Long-term radon-222 (222Rn) and hydroclimatic dataset for a coastal estuary, Corpus Christi Bay, Texas

Data Brief. 2023 Oct 5:51:109651. doi: 10.1016/j.dib.2023.109651. eCollection 2023 Dec.

Abstract

The dataset features radon-222 (222Rn), a radioactive tracer naturally present and frequently employed to assess submarine groundwater discharge (SGD). This collection is part of a study aimed at refining SGD estimations in shallow estuaries through the prediction of 222Rn variations using accessible hydroclimatic parameters [1]. The dataset includes measurements of 222Rn in water gathered recurringly from Aug. 2019 to June 2021 at half-hour intervals, at a monitoring station near the shore in Corpus Christi Bay, TX, USA (n = 10,660). Additionally, the data set encompasses continuous, accessible hydroclimatic parameters (e.g., wind speed and direction, atmospheric pressure, water temperature, tide height, creek and river discharge rate, n = 35,088).
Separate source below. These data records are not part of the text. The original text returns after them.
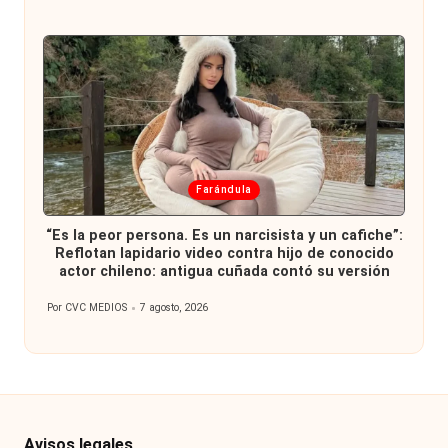
por
Publicada
Farándula
en
“Es la peor persona. Es un narcisista y un cafiche”:
Reflotan lapidario video contra hijo de conocido
actor chileno: antigua cuñada contó su versión
Por
CVC MEDIOS
7 agosto, 2026
Publicado
por
Avisos legales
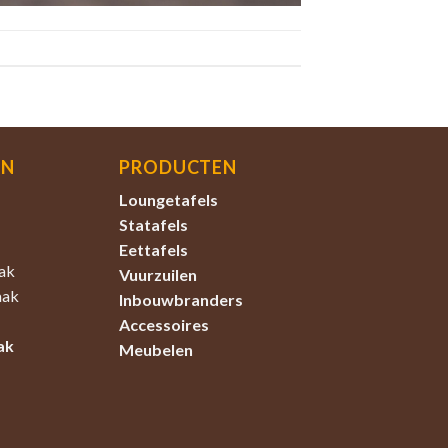
EN
PRODUCTEN
Loungetafels
Statafels
Eettafels
ak
Vuurzuilen
aak
Inbouwbranders
Accessoires
ak
Meubelen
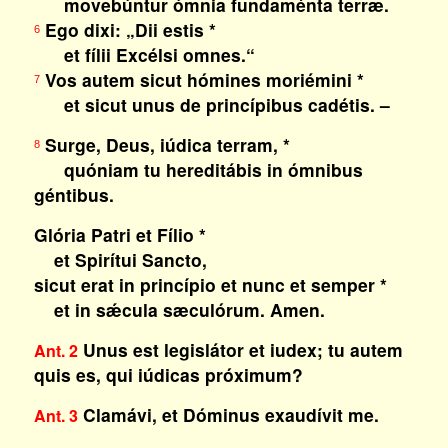
movebúntur ómnia fundaménta terræ.
Ego dixi: „Dii estis *
6
et fílii Excélsi omnes.“
Vos autem sicut hómines moriémini *
7
et sicut unus de princípibus cadétis. –
Surge, Deus, iúdica terram, *
8
quóniam tu hereditábis in ómnibus
géntibus.
Glória Patri et Fílio *
et Spirítui Sancto,
sicut erat in princípio et nunc et semper *
et in sǽcula sæculórum. Amen.
Unus est legislátor et iudex; tu autem
Ant. 2
quis es, qui iúdicas próximum?
Clamávi, et Dóminus exaudívit me.
Ant. 3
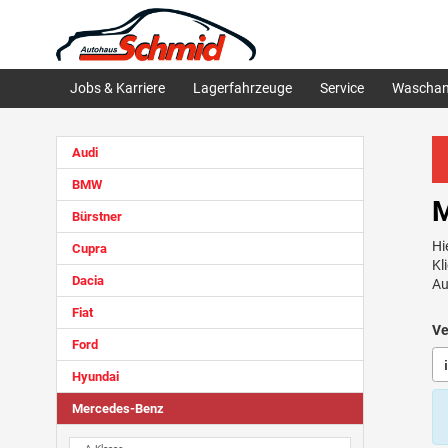
Jobs & Karriere
Lagerfahrzeuge
Service
Waschan
Audi
BMW
M
Bürstner
Hi
Cupra
Kl
Dacia
Au
Fiat
Ve
Ford
Hyundai
Mercedes-Benz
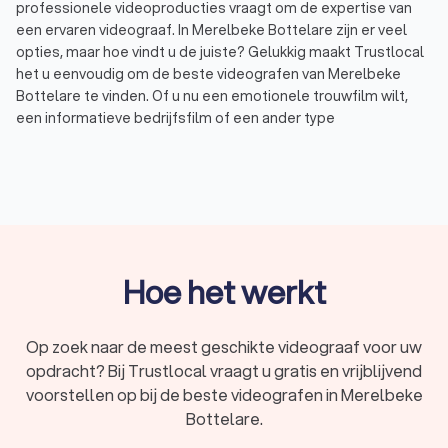
professionele videoproducties vraagt om de expertise van
een ervaren videograaf. In Merelbeke Bottelare zijn er veel
opties, maar hoe vindt u de juiste? Gelukkig maakt Trustlocal
het u eenvoudig om de beste videografen van Merelbeke
Bottelare te vinden. Of u nu een emotionele trouwfilm wilt,
een informatieve bedrijfsfilm of een ander type
videoproductie. Wij hebben een top 10 samengesteld van de
beste videografen uit Merelbeke Bottelare voor uw
videoproject. Gemiddeld hebben deze videografen een
Trustlocal Score van 8.8 gebaseerd op wel 303 reviews.
Bij Trustlocal kunt u eenvoudig en snel offertes vergelijken
van verschillende videografen in Merelbeke Bottelare om zo
de juiste professional te vinden voor uw wensen en budget.
Hoe het werkt
Vind vandaag nog de beste videograaf uit Merelbeke
Bottelare via Trustlocal die uw herinneringen op een
professionele en creatieve manier vastlegt.
Op zoek naar de meest geschikte videograaf voor uw
opdracht? Bij Trustlocal vraagt u gratis en vrijblijvend
voorstellen op bij de beste videografen in Merelbeke
Wat doet een videograaf?
Bottelare.
Een videograaf uit Merelbeke Bottelare is een professional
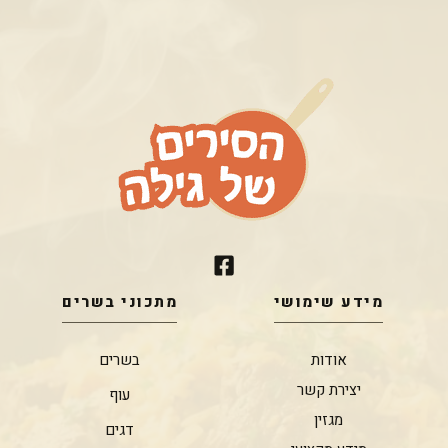
מידע שימושי
מתכוני בשרים
אודות
בשרים
יצירת קשר
עוף
מגזין
דגים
These parameters were integrated into two machine learning models - Random forest (RF) and Deep Neural Network (DNN) - aiming to interpret the variations in 222Rn and forecast during the data gap. A generalized additive model (GAM) was utilized, focusing on interpreting the variability in 222Rn inventory, particularly influenced by windspeed and direction. The tools and data presented herein afford prospects to 1) forecast 222Rn inventories in areas with significant data voids using only publicly accessible hydroclimatic parameters, and 2) refine SGD estimations affected by wind, thereby offering valuable insights for the planning of field expeditions and the development of management strategies for coastal water and solute budgets.

Keywords: Coastal groundwater; Machine learning; Radioactive tracers; Random forest; Submarine groundwater discharge (SGD).